*HOW TO COMPLETE THIS TASK*:
Exclude the pictures, and otherwise reproduce the data in full.

*DATA EXTRACT*:
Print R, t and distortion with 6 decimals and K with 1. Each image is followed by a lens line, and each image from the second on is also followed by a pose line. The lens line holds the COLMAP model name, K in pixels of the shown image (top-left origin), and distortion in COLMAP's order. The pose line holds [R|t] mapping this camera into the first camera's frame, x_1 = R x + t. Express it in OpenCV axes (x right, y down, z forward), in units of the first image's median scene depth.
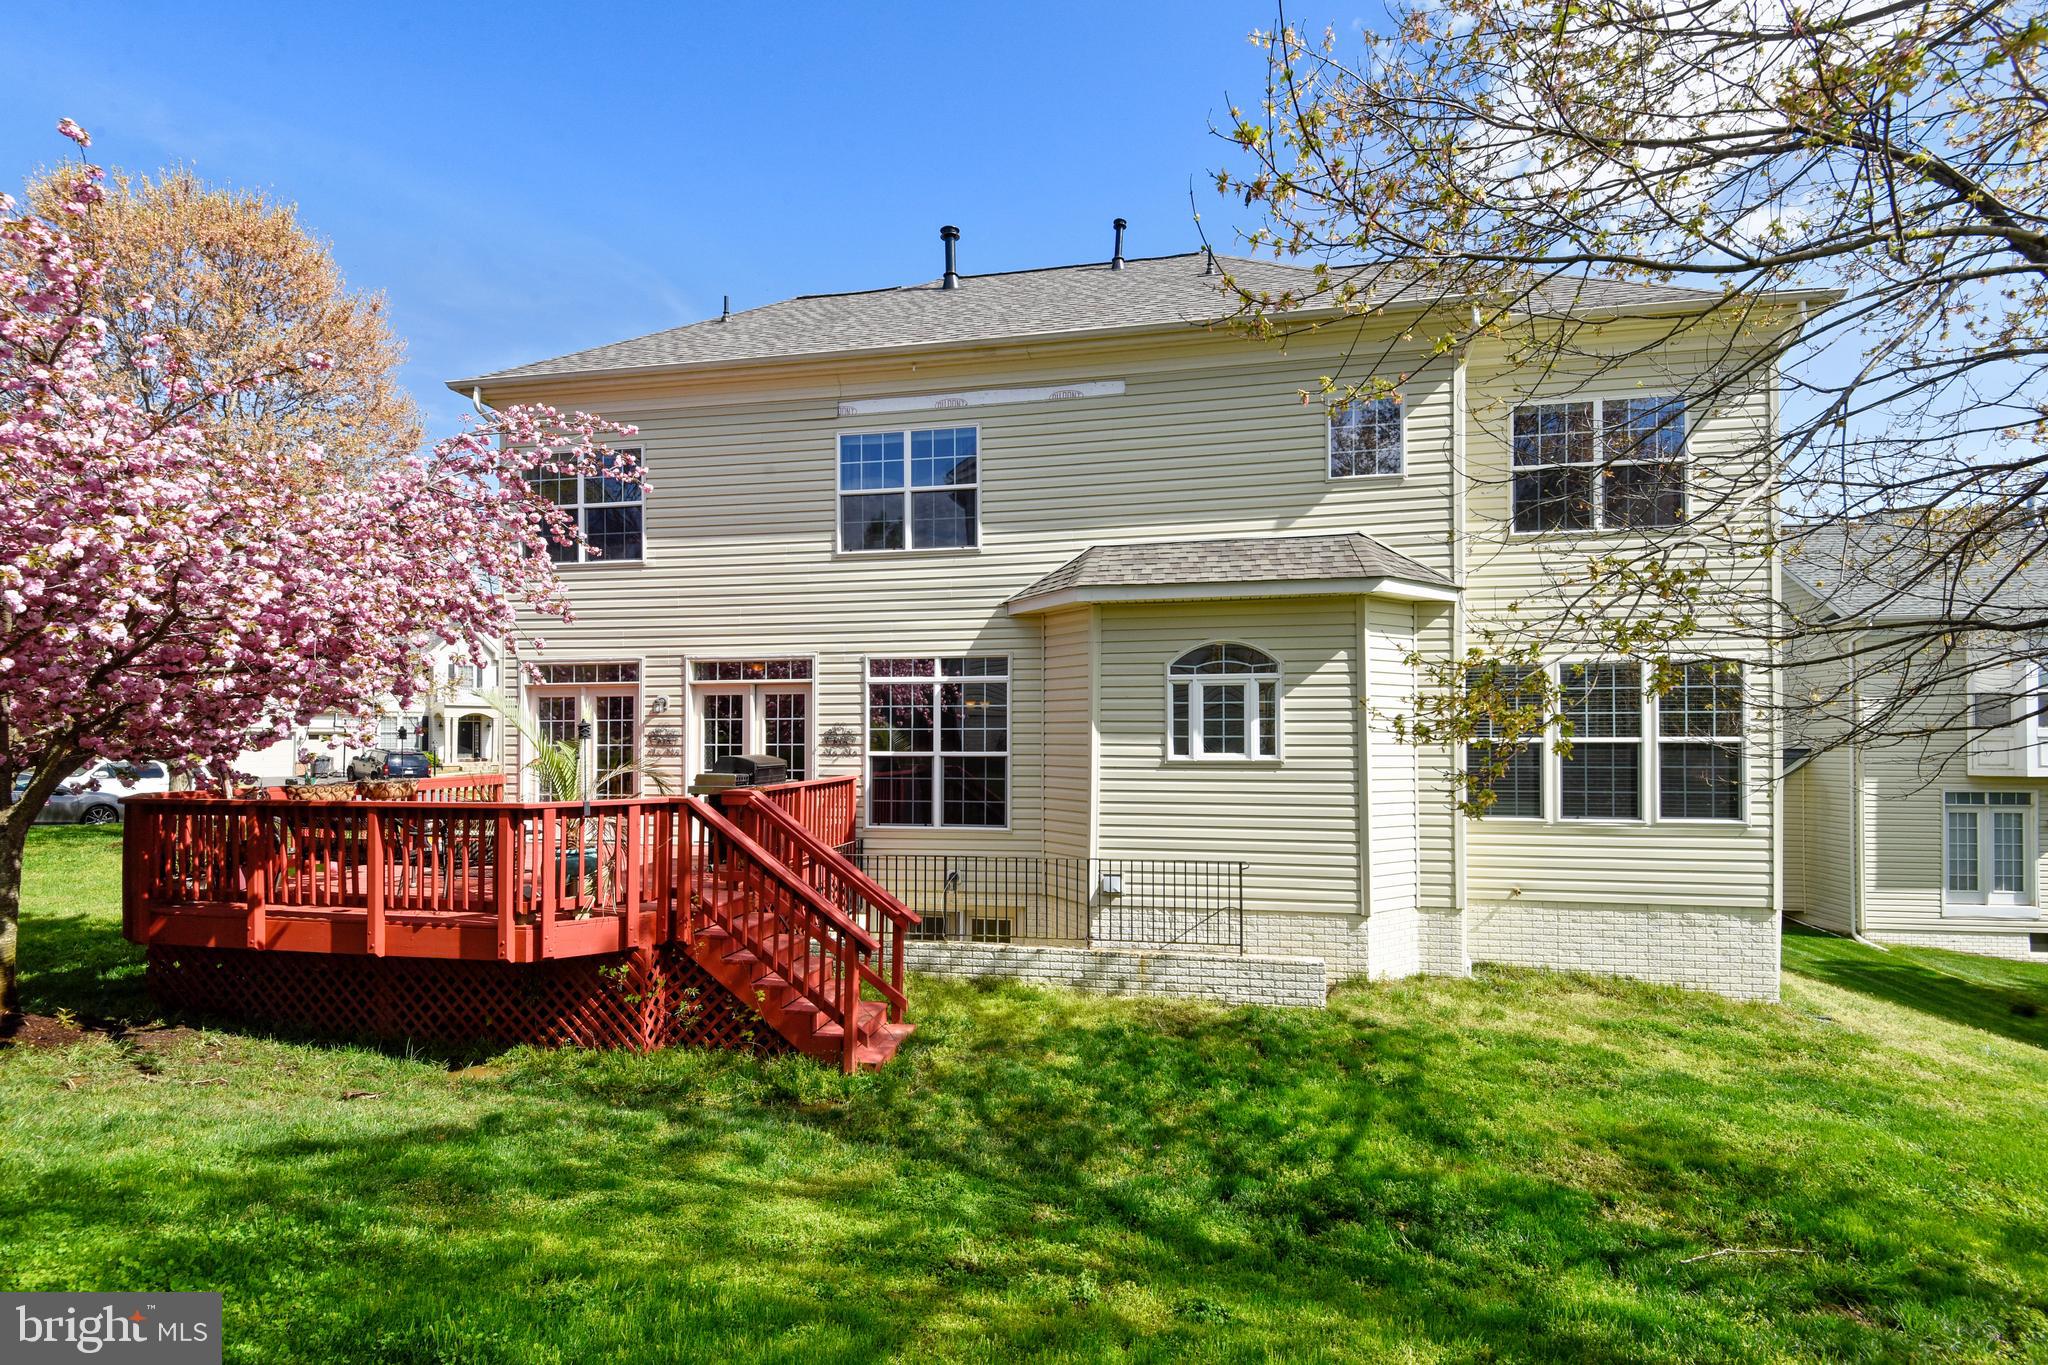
lens RADIAL K [[950.9, 0, 1028.3], [0, 950.9, 708.7], [0, 0, 1]] dist [0.002843, 0.000185]
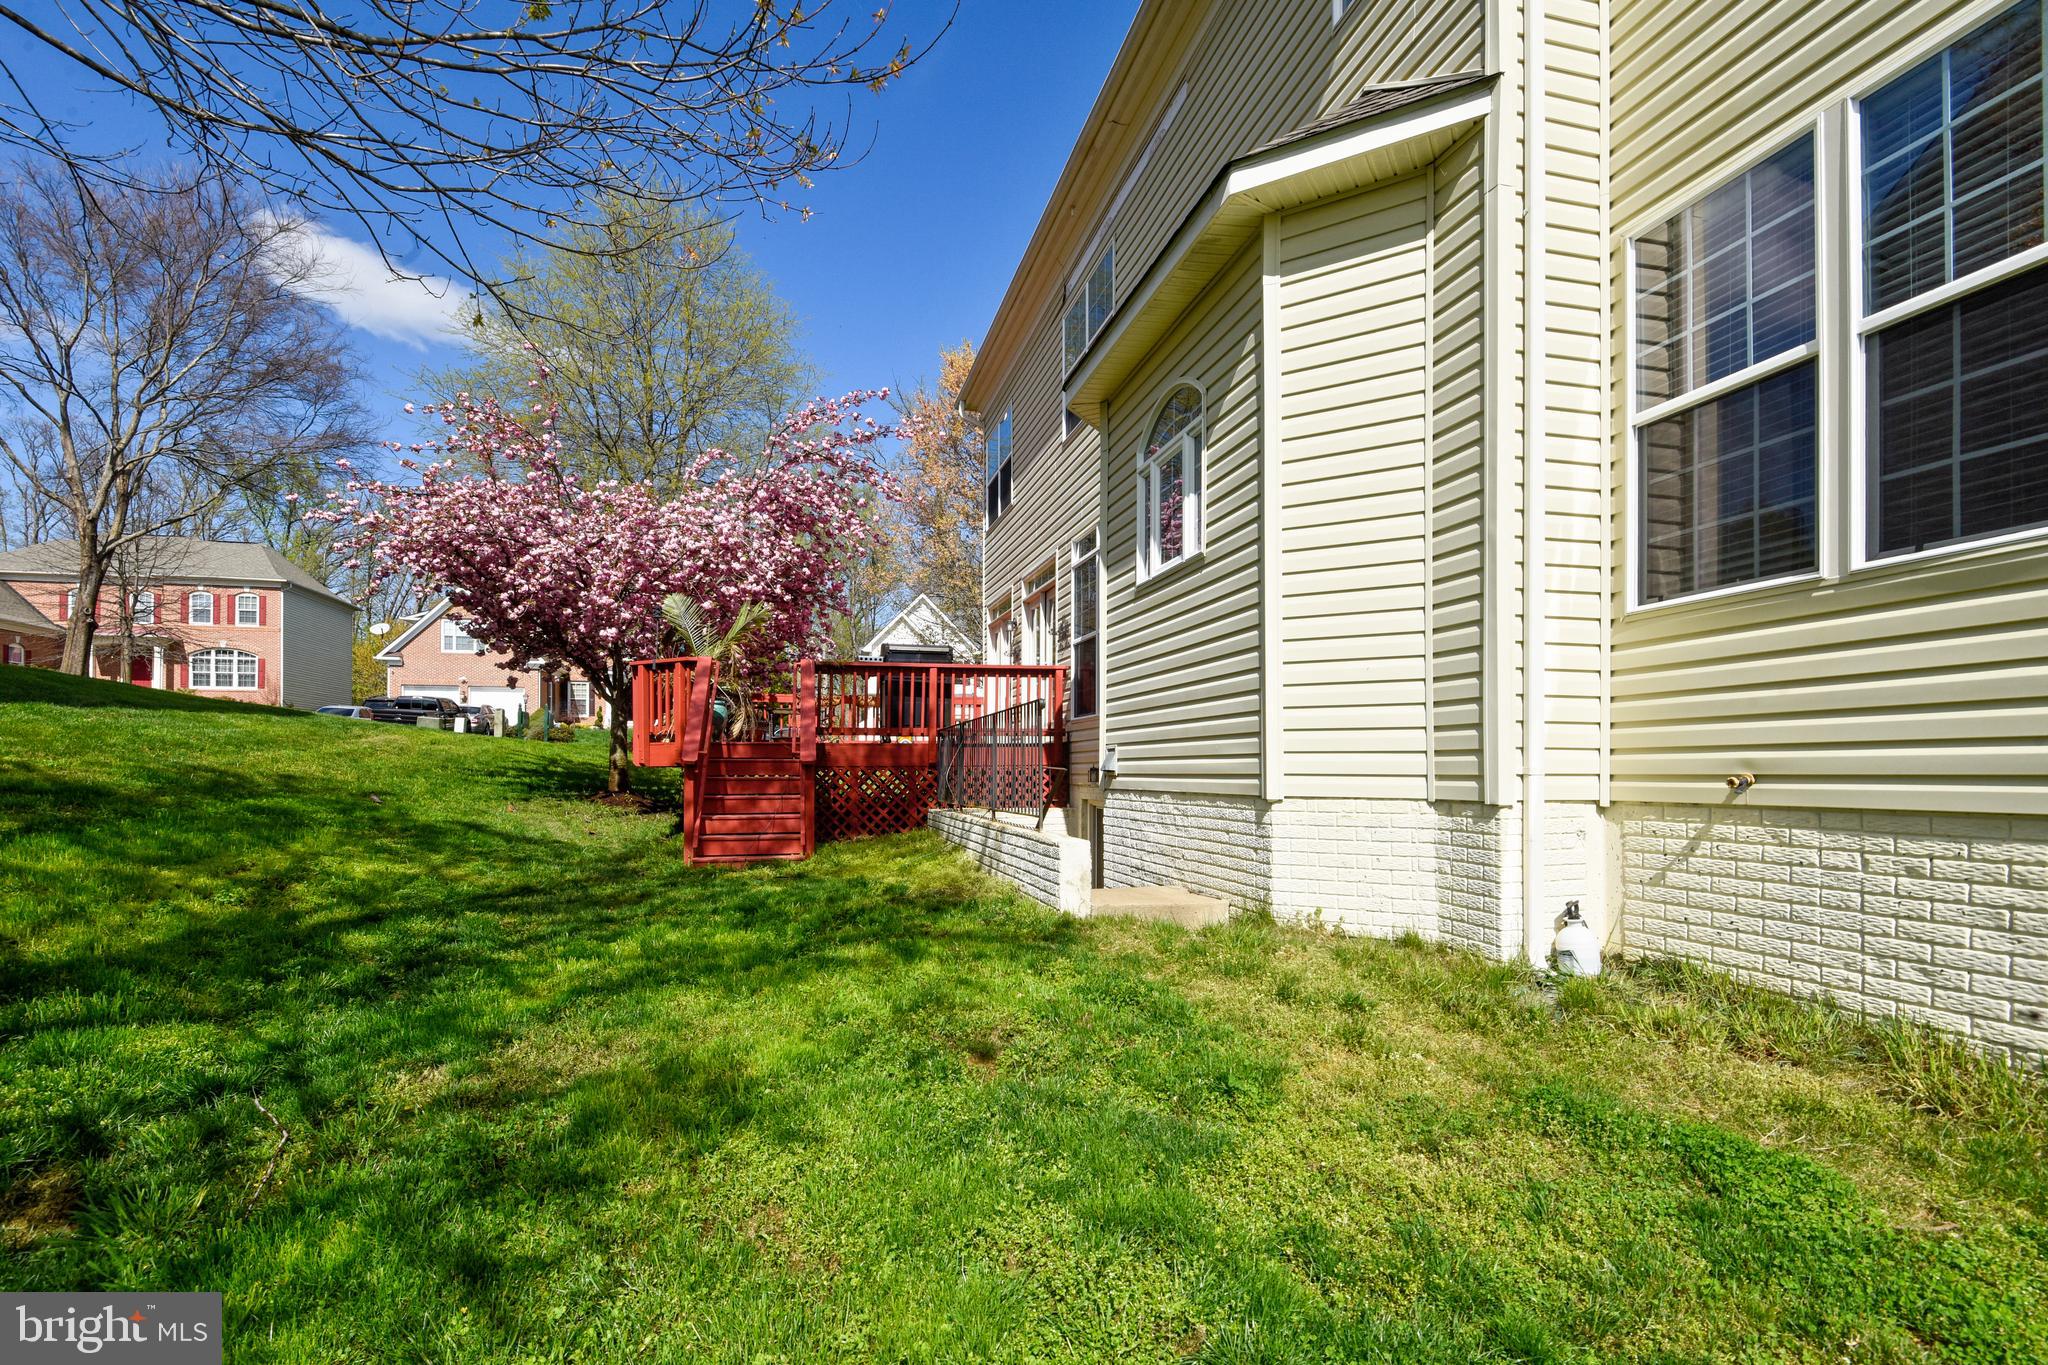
lens RADIAL K [[959.7, 0, 1019.4], [0, 959.7, 763.9], [0, 0, 1]] dist [0.000860, 0.000120]
pose [[0.427551, -0.006893, -0.903965, 0.753749], [0.026022, 0.999650, 0.004685, 0.181042], [0.903616, -0.025526, 0.427581, 0.602158]]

*RESULT FOR THIS EXERCISE*:
Print R, t and distortion with 6 decimals and K with 1. Each image is followed by a lens line, and each image from the second on is also followed by a pose line. The lens line holds the COLMAP model name, K in pixels of the shown image (top-left origin), and distortion in COLMAP's order. The pose line holds [R|t] mapping this camera into the first camera's frame, x_1 = R x + t. Express it in OpenCV axes (x right, y down, z forward), in units of the first image's median scene depth.
lens RADIAL K [[950.9, 0, 1028.3], [0, 950.9, 708.7], [0, 0, 1]] dist [0.002843, 0.000185]
lens RADIAL K [[959.7, 0, 1019.4], [0, 959.7, 763.9], [0, 0, 1]] dist [0.000860, 0.000120]
pose [[0.427551, -0.006893, -0.903965, 0.753749], [0.026022, 0.999650, 0.004685, 0.181042], [0.903616, -0.025526, 0.427581, 0.602158]]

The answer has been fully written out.